The court’s ruling added to the state of limbo in Dagestan, as President Aliev is known to support Kaziahmedov, Derbent’s de facto mayor. The elections in the city that took place in October 2009 were so manifestly rigged and voters there so agitated that they riveted the attention of the Russian president and press, resulting in the elections’ results being overturned in December. The scandalous elections may have added to Moscow’s dissatisfaction with President Aliev’s conduct and the impression he was losing control over the republic.

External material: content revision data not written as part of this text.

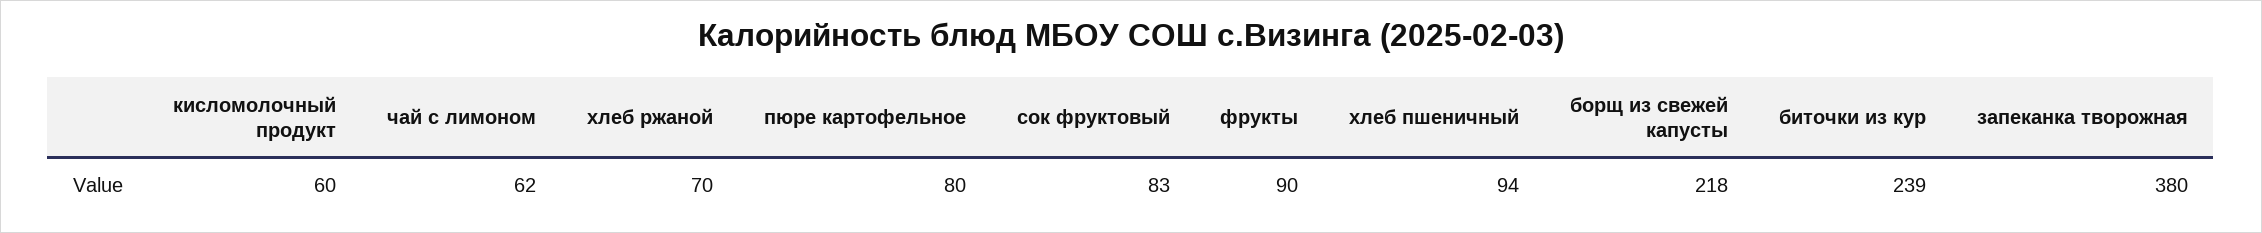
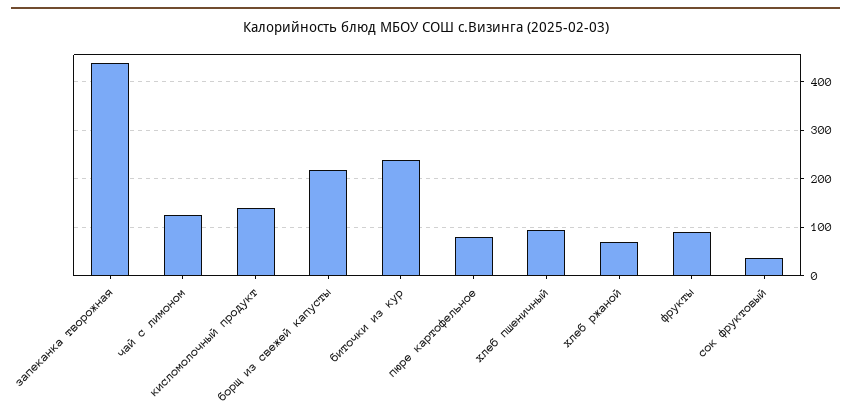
  {
-   "кисломолочный продукт": 60,
+   "кисломолочный продукт": 140,
-   "чай с лимоном": 62,
+   "чай с лимоном": 120,
    "хлеб ржаной": 70,
    "пюре картофельное": 80,
-   "сок фруктовый": 83,
+   "сок фруктовый": 40,
    "фрукты": 90,
    "хлеб пшеничный": 94,
    "борщ из свежей капусты": 218,
    "биточки из кур": 239,
-   "запеканка творожная": 380
+   "запеканка творожная": 440
  }

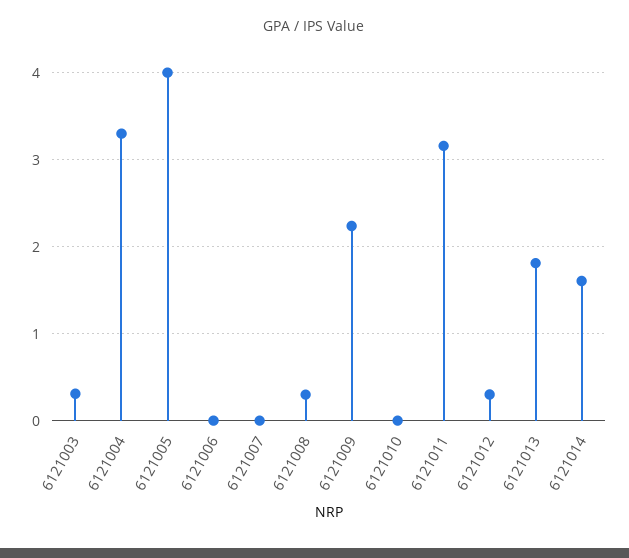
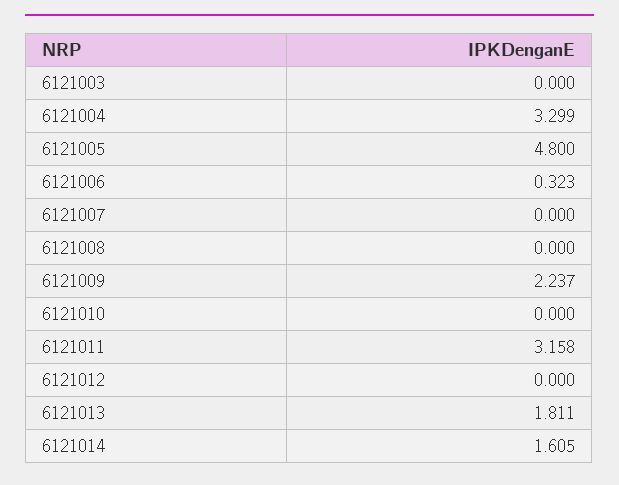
  {
-   "6121003": 0.3,
+   "6121003": 0,
    "6121004": 3.299,
-   "6121005": 4,
+   "6121005": 4.8,
-   "6121006": 0,
+   "6121006": 0.323,
    "6121007": 0,
-   "6121008": 0.3,
+   "6121008": 0,
    "6121009": 2.237,
    "6121010": 0,
    "6121011": 3.158,
-   "6121012": 0.3,
+   "6121012": 0,
    "6121013": 1.811,
    "6121014": 1.605
  }

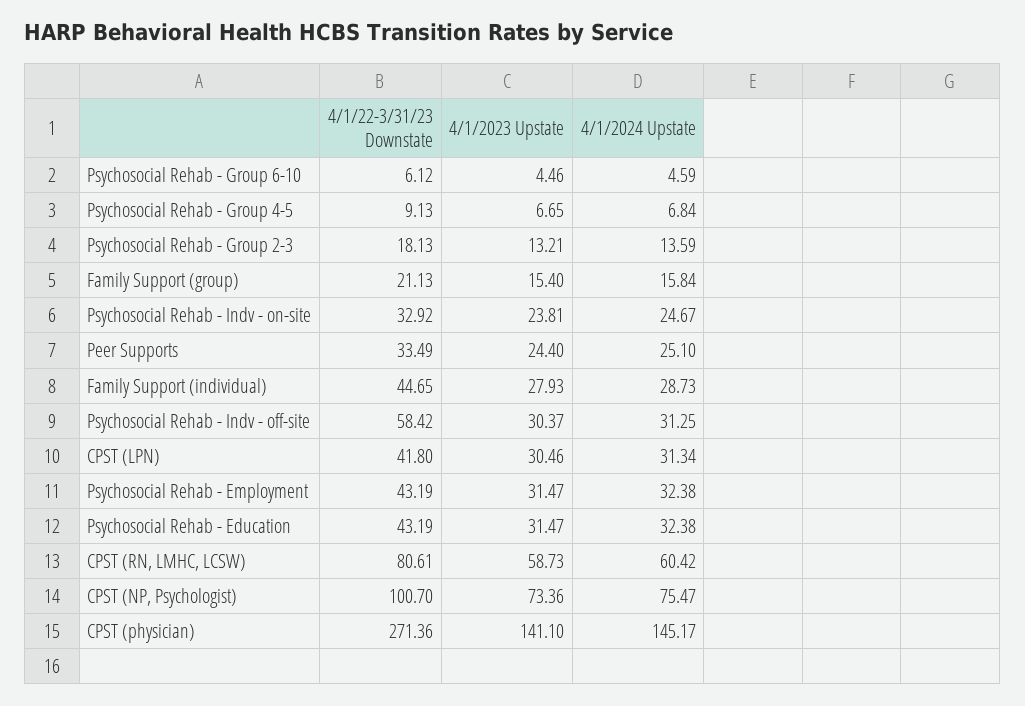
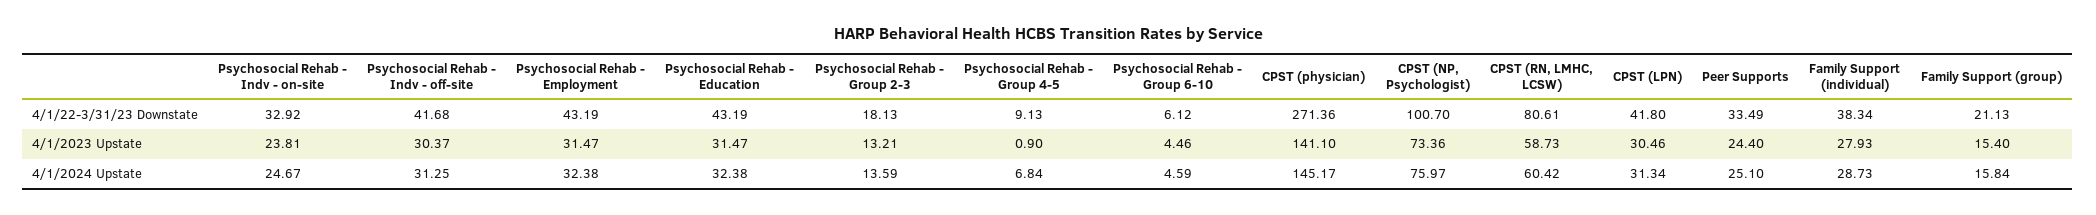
  {
    "4/1/22-3/31/23 Downstate": {
      "Psychosocial Rehab - Group 6-10": 6.12,
      "Psychosocial Rehab - Group 4-5": 9.13,
      "Psychosocial Rehab - Group 2-3": 18.13,
      "Family Support (group)": 21.13,
      "Psychosocial Rehab - Indv - on-site": 32.92,
      "Peer Supports": 33.49,
-     "Family Support (individual)": 44.65,
+     "Family Support (individual)": 38.34,
-     "Psychosocial Rehab - Indv - off-site": 58.42,
+     "Psychosocial Rehab - Indv - off-site": 41.68,
      "CPST (LPN)": 41.8,
      "Psychosocial Rehab - Employment": 43.19,
      "Psychosocial Rehab - Education": 43.19,
      "CPST (RN, LMHC, LCSW)": 80.61,
      "CPST (NP, Psychologist)": 100.7,
      "CPST (physician)": 271.36
    },
    "4/1/2023 Upstate": {
      "Psychosocial Rehab - Group 6-10": 4.46,
-     "Psychosocial Rehab - Group 4-5": 6.65,
+     "Psychosocial Rehab - Group 4-5": 0.9,
      "Psychosocial Rehab - Group 2-3": 13.21,
      "Family Support (group)": 15.4,
      "Psychosocial Rehab - Indv - on-site": 23.81,
      "Peer Supports": 24.4,
      "Family Support (individual)": 27.93,
      "Psychosocial Rehab - Indv - off-site": 30.37,
      "CPST (LPN)": 30.46,
      "Psychosocial Rehab - Employment": 31.47,
      "Psychosocial Rehab - Education": 31.47,
      "CPST (RN, LMHC, LCSW)": 58.73,
      "CPST (NP, Psychologist)": 73.36,
      "CPST (physician)": 141.1
    },
    "4/1/2024 Upstate": {
      "Psychosocial Rehab - Group 6-10": 4.59,
      "Psychosocial Rehab - Group 4-5": 6.84,
      "Psychosocial Rehab - Group 2-3": 13.59,
      "Family Support (group)": 15.84,
      "Psychosocial Rehab - Indv - on-site": 24.67,
      "Peer Supports": 25.1,
      "Family Support (individual)": 28.73,
      "Psychosocial Rehab - Indv - off-site": 31.25,
      "CPST (LPN)": 31.34,
      "Psychosocial Rehab - Employment": 32.38,
      "Psychosocial Rehab - Education": 32.38,
      "CPST (RN, LMHC, LCSW)": 60.42,
-     "CPST (NP, Psychologist)": 75.47,
+     "CPST (NP, Psychologist)": 75.97,
      "CPST (physician)": 145.17
    }
  }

Meanwhile, the ongoing problem of extra-judicial reprisals by law enforcement agents against suspected Islamic insurgents took an unexpected turn. On January 22, the police in Makhachkala tried to arrest Rumil Begeyev, a 27-year-old Salafi Muslim and Derbent resident who the police had registered as a suspicious character. Police say that after Begeyev was apprehended, he managed to kill a policeman and escaped from their car. However, the witnesses told the Dagestani paper Chernovik that Begeyev was crying out for help when four armed men in plain clothes suddenly approached, beat him with a handgun and dragged him into their car. While the police tried to take him away, their car collided with two other cars and Begeyev escaped from the police as one policeman accidentally shot another colleague. The escapee’s relatives are now trying to secure a just hearing on his case and make him surrender under certain guarantees from the authorities (Chernovik, January 29).
“Economic problems are not the most pressing issues for Dagestan, but rather the death squads [of the security services], that kidnap and shoot young people without investigating and trying them in the court,” said Adallo Aliev, a well known Avar poet and an outspoken critic of the Dagestani authorities, in a recent interview (Novoe Delo, January 29).
For the next president of Dagestan, dealing with the issue of transparency in the police force will be one of many problems to reckon with in this complex North Caucasian republic.